La place, une grande esplanade pavée aux pierres usées par le temps, s'était métamorphosée sous la lueur de la lune. Les lanternes, accrochées à des perches disposées autour de la scène, vacillaient légèrement dans la brise, projetant des ombres dansantes sur les murs des maisons environnantes. La foule, dense et bruissante, se pressait autour de l'estrade, murmurant d'excitation à l'approche du spectacle. Certains s'étaient installés sur les bancs de bois éparpillés ça et là, les visages éclairés par la lueur des flammes. D'autres, plus curieux, se tenaient en retrait, à l'ombre des bâtiments, épiaillant les préparatifs du duel avec une attention frémissante.
L'estrade, un simple socle de planches usées, était prête à accueillir la confrontation. Des cordes décorées de fanions multicolores encadraient le petit espace, donnant à la scène un air de fête carnavalesque. De chaque côté, deux grandes torches enflammées, suspendues dans des supports de fer forgé, illuminaient le centre de la scène d'une lumière orangée. Marcelin, déjà sur place, s'affairait à ajuster quelques détails, sa silhouette flottant dans l'obscurité, à la fois insaisissable et brillante sous la lueur tremblotante des flammes.
A côté de l'estrade, en bas des marches. la silhouette de Cléandre se dessinait, son regard perçant scrutant l'assemblée et la scène qui allait bientôt devenir l'arène de son esprit. Le vent, complice de l'instant, soufflait doucement, apportant avec lui des bribes de rires et de chuchotements.
Le public s'agglutinait autour de l'estrade, des visages curieux, des regards avides. La promesse de ce duel avait déjà fait naître une rumeur, un frémissement dans les rues, et ce soir, sous la clarté fragile de la lune, les mots s’affronteraient. L'estrade devenait le champ de bataille où l'esprit et l'art de la parole se mesuraient.
Les spectateurs, tendus et impatients, attendaient l'éclat du début, suspendus aux lèvres du saltimbanque.
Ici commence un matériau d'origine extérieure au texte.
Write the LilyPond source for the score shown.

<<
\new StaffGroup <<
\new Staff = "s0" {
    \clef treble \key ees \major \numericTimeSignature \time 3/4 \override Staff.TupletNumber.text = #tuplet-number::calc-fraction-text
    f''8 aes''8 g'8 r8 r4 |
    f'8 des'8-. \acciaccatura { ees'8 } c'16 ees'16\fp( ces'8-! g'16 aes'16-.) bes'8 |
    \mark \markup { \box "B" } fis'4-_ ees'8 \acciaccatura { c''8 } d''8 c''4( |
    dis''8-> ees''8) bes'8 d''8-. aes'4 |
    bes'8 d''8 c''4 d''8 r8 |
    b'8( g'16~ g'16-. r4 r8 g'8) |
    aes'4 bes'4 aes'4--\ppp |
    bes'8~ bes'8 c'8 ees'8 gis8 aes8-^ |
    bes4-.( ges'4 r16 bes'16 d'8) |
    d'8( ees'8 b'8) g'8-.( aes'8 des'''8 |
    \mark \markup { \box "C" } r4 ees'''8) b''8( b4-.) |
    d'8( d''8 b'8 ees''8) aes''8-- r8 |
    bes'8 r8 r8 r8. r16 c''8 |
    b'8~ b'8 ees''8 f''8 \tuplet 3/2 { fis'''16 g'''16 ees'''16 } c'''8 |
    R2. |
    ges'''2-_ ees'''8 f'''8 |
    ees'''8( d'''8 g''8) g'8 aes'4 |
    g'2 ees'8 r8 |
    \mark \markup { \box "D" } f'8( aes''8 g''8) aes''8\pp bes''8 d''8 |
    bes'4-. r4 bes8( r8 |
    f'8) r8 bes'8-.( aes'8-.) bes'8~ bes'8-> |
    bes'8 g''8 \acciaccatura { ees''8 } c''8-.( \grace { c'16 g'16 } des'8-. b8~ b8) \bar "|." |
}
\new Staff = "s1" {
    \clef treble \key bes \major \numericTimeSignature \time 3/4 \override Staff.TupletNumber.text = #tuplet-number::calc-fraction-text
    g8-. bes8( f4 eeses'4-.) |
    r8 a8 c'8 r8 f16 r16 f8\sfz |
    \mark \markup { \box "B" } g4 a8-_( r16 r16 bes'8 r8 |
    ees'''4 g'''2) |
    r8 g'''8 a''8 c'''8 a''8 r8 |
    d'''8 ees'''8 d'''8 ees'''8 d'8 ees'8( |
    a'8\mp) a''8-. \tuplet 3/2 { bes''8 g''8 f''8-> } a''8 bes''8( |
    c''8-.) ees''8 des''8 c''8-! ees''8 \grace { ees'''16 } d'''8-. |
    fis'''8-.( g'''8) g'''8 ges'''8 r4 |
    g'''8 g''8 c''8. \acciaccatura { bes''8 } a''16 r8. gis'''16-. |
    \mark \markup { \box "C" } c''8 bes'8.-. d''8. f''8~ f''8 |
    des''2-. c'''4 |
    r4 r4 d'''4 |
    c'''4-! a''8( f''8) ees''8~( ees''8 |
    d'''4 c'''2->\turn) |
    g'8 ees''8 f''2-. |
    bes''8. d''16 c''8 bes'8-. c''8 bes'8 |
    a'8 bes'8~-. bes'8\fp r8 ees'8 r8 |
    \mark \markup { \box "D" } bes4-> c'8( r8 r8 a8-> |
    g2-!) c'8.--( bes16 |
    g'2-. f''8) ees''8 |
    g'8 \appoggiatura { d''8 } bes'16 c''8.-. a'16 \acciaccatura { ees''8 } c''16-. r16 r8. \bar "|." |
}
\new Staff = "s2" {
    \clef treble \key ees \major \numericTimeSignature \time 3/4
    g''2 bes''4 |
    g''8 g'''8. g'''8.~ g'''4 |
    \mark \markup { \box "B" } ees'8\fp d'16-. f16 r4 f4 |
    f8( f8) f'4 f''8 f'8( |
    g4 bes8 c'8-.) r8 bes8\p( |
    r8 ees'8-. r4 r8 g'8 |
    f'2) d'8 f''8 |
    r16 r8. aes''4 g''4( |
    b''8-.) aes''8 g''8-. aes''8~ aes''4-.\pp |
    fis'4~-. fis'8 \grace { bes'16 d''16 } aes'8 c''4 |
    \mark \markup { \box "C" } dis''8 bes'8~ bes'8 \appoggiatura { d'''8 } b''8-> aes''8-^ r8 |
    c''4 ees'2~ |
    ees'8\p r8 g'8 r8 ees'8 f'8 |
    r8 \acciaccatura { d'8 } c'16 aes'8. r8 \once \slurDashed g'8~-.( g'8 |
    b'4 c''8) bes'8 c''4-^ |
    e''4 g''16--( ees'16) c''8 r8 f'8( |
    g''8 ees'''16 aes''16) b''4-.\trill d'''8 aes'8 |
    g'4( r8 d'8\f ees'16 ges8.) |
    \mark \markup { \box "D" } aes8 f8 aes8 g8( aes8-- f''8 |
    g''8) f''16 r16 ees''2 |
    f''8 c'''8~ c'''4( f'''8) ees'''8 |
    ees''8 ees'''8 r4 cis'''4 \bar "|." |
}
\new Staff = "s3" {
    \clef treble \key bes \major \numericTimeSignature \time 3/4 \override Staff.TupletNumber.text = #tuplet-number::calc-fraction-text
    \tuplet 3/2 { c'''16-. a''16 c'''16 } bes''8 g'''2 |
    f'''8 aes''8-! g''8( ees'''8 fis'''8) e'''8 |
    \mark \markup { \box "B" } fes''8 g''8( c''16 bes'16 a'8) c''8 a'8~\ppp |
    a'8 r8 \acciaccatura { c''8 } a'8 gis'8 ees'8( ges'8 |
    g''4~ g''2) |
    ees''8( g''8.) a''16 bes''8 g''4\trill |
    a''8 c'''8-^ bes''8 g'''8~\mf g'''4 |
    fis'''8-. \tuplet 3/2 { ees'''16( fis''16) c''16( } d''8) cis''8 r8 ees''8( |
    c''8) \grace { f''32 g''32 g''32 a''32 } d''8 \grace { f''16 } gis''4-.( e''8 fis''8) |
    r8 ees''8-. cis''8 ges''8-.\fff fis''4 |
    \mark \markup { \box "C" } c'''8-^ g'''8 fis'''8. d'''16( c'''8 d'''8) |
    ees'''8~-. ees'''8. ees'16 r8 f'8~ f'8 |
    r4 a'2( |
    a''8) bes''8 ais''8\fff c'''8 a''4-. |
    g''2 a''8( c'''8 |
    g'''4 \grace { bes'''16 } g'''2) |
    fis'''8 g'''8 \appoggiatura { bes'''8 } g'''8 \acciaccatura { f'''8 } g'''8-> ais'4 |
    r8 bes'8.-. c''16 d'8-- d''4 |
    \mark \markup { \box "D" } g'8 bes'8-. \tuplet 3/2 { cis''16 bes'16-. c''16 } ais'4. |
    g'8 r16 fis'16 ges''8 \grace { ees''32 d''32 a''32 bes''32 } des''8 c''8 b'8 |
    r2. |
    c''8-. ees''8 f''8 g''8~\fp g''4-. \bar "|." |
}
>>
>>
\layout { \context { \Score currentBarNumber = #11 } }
D’un geste théâtral, Marcelin s’avança, un sourire espiègle aux coins des lèvres. Il leva les bras pour capter l'attention de la foule, puis, d’une voix claire et enjouée, il annonça :
— Mesdames et messieurs, vous voici invités à un duel des plus singuliers, un combat d’esprits affûtés où l’improvisation et la rime seront nos seules armes ! Le principe est simple : chacun de nous, tour à tour, devra continuer l’histoire en ajoutant des vers en rime. Celui qui s’aventure à quitter le chemin de l’improvisation ou qui manque d’inspiration devra subir la sanction de la foule ! Soyez rassurés, la seule loi ici, c’est celle de l’humour, de la créativité et de l’esprit ! Aucun d’entre nous ne saura où cette histoire nous mènera. A vous, spectateurs, reviendra le privilège de juger l’art de l’histoire et des mots, grâce à vos applaudissements ! Que les meilleurs rimeurs et inventeurs d’histoires l’emportent !
Un éclat de rire traversa la foule, et les regards excités s'échangèrent, impatients de voir ce duel prometteur commencer.